AT & T gained control of Liberty as part of its acquisition of Tele-Communications Inc. in March 1999. Liberty, which became a tracking stock of AT & T, was acquired in a tax-free merger. But according to IRS rules, AT & T could face a hefty tax bill-some say as much as $5 billion to $7 billion-if it divests Liberty before March 2001, the two-year anniversary of the Liberty purchase.

While that would seem to make a TWE divestiture more likely, Henderson said, AT & T needs to hold onto the TWE stake as long as possible as leverage for a telephony deal with Time Warner Inc.

Henderson argued that if AT & T negotiates to sell TWE right off the bat, this would put it at a disadvantage with Time Warner.

"If Time Warner is sitting there and saying, 'You have to get rid of this, and we're the only buyer,' that puts AT & T in a bad negotiating position." he said.

"It's desirous from an AT & T standpoint to be sitting down with Time Warner to negotiate restructuring the TWE partnership and a voice deal without any mandated requirement that they dispose of TWE. TWE becomes very strategic at the negotiating table if they are in compliance."

AT & T first reached a tentative telephony agreement with Time Warner in February 1999, but that deal was shelved after AT & T made its run for MediaOne. And it is likely that the deal will be tweaked further as Time Warner and AT & T continue negotiations concerning TWE.

The Yankee Group analyst Bruce Leichtman said it is likely that any Time Warner telephony deal will include an America Online Inc. component. AOL agreed to purchase Time Warner in a stock swap valued at $154 billion earlier this year. That deal is still pending.

"What hinges on that is some kind of AOL access," Leichtman said. "Having an AOL option for the high-speed service will certainly help AT & T in the long run and will help AOL [Time Warner Inc.] move beyond just their own properties. So there is some negotiating room there for AT & T."

Whatever the outcome of the negotiations, it is clear that AT & T is going to want more than just a telephony deal for its stake in TWE, which the FCC valued at between $14 billion and $18 billion.

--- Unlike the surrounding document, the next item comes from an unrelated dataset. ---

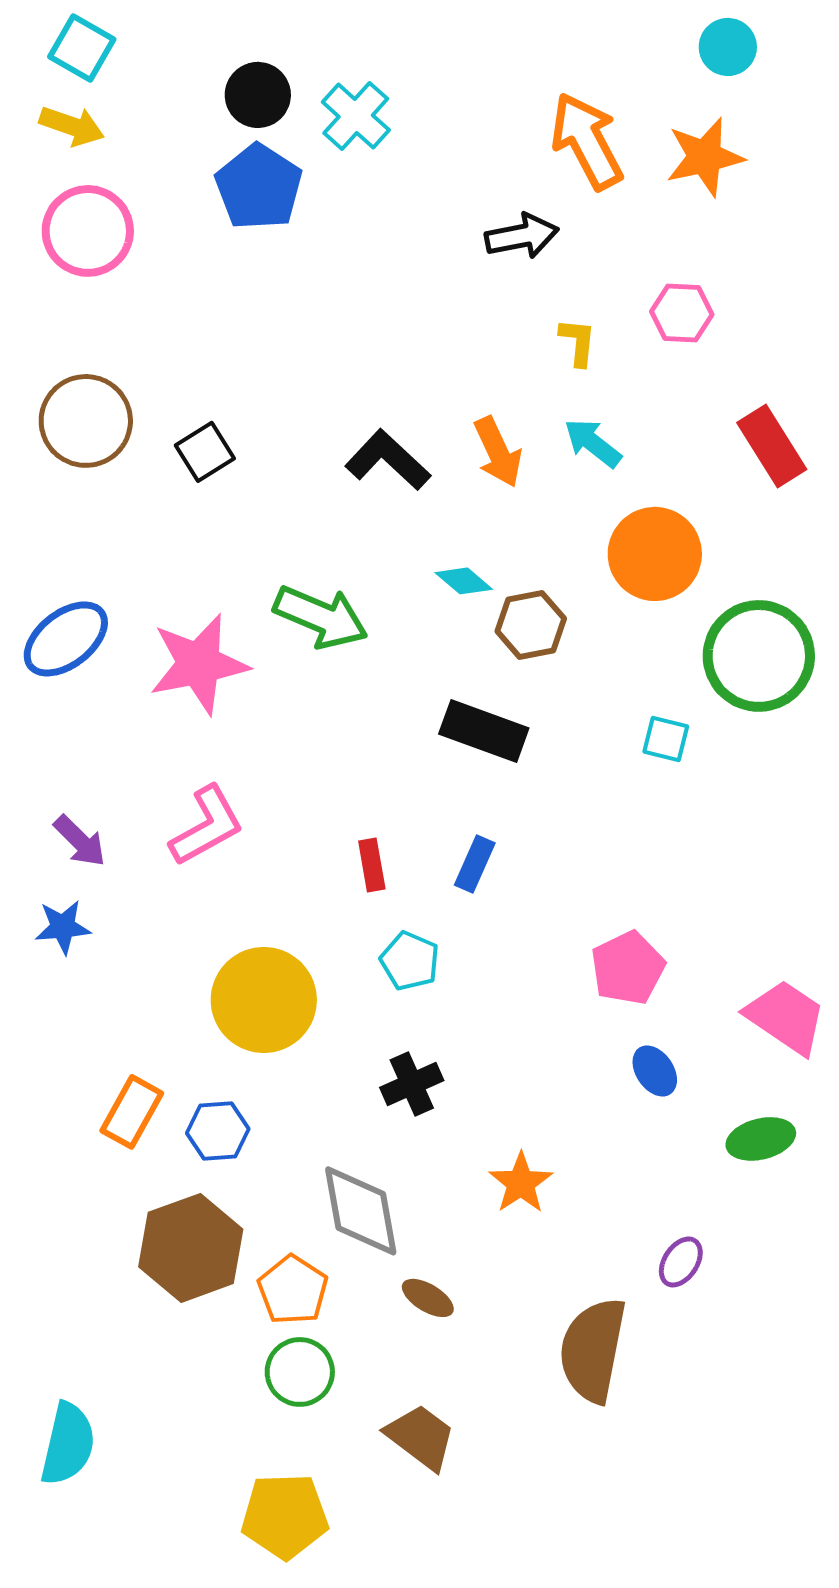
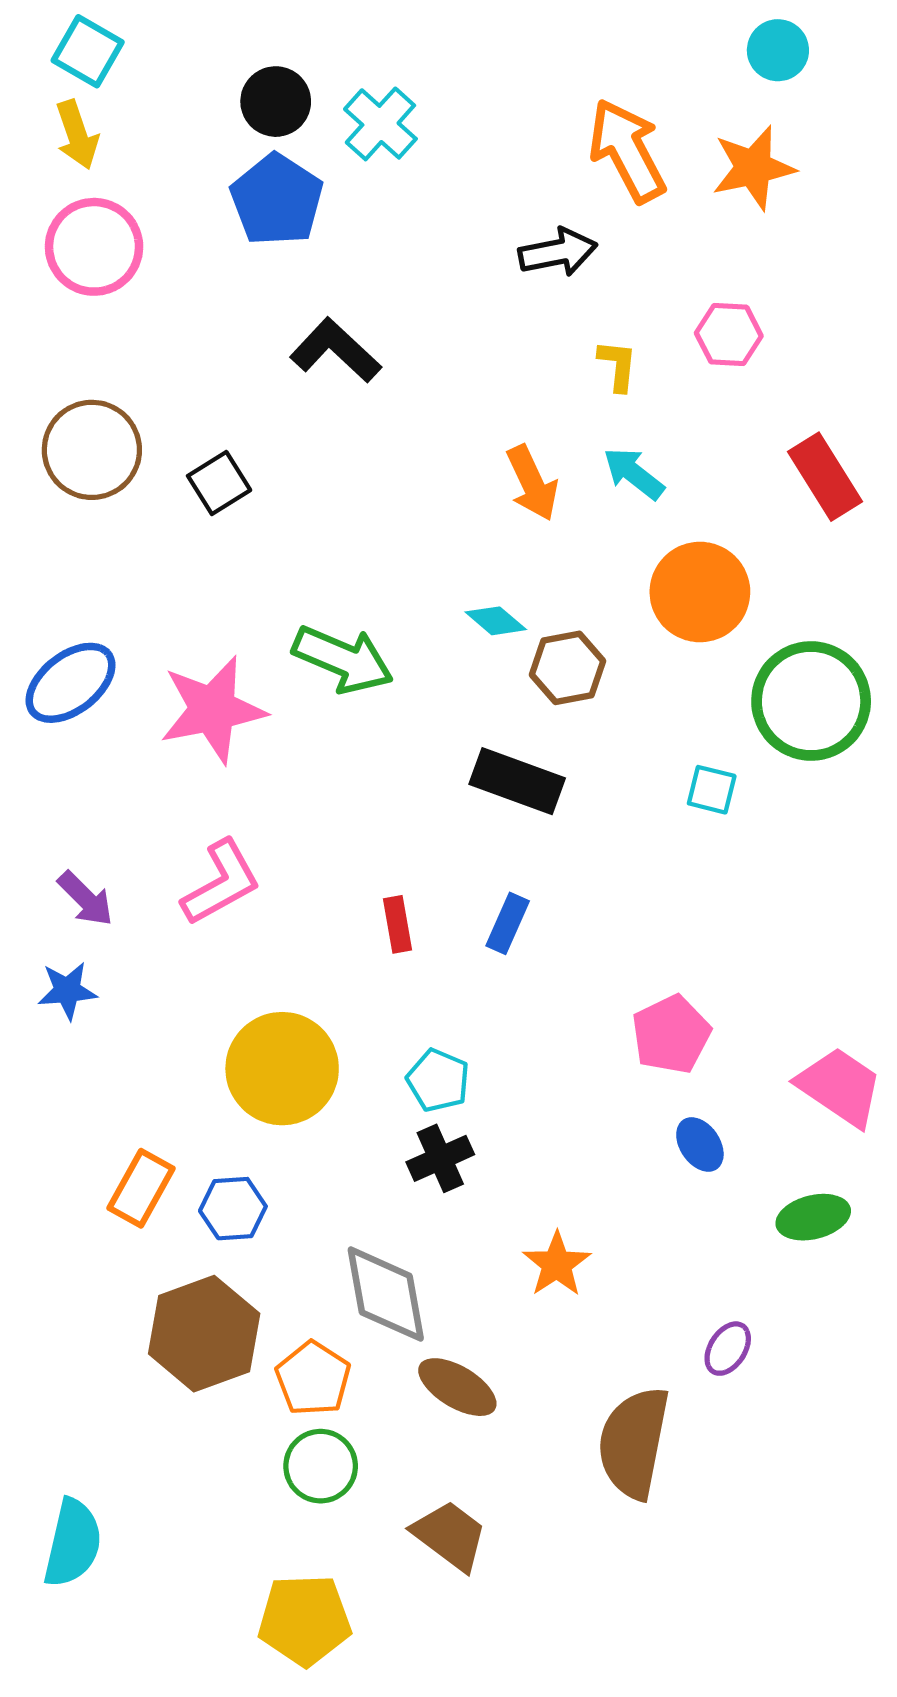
yellow arrow: (72, 126) -> (77, 135), turned 52
black L-shape: (388, 460) -> (336, 351), moved
cyan pentagon: (410, 961) -> (438, 1080), moved
brown ellipse: (428, 1298) -> (457, 1387), size x1.4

AT & T also faces a daunting challenge in integrating MediaOne's operations into its AT & T Broadband unit, which currently has 32,000 employees. MediaOne has about 15,400 employees-a number that may be whittled down considerably.

Leichtman said the integration issues may not be quite as difficult as they were for AT & T's acquisition of TCI, mainly because Media-One already went through a telephone-company acquisition when it was created through the merger of regional Bell operating company U S West and Continental Cablevision Inc. in 1996.

AT & T would not speculate on layoffs, but MediaOne has a reputation for being top-heavy, which could lead to wide-scale cutbacks at its headquarters in Englewood, Colo., as well as at the field-operations level.

It is also likely that Media-One's top management-chairman Chuck Lillis, president Jan Peters and chief financial officer Richard Post-will leave the company shortly after the closing.

However, according to one MediaOne insider, their departure will not cause much of a stir within the company.

"It won't be anything like when [Continental chairman] Amos [Hostetter] resigned; like a death in the family," the MediaOne source said. "I don't think we've been a company long enough for people to feel like that."

The source added that AT & T has also helped in the transition by tying employee bonuses to performance and re-evaluating some earlier offers it had made to MediaOne workers.

"We have one guy who runs our telephony group, and they offered him a job that was three levels below what he is doing today," the source said. "He got about a zillion offers from the outside. But AT & T came back and made him a good offer."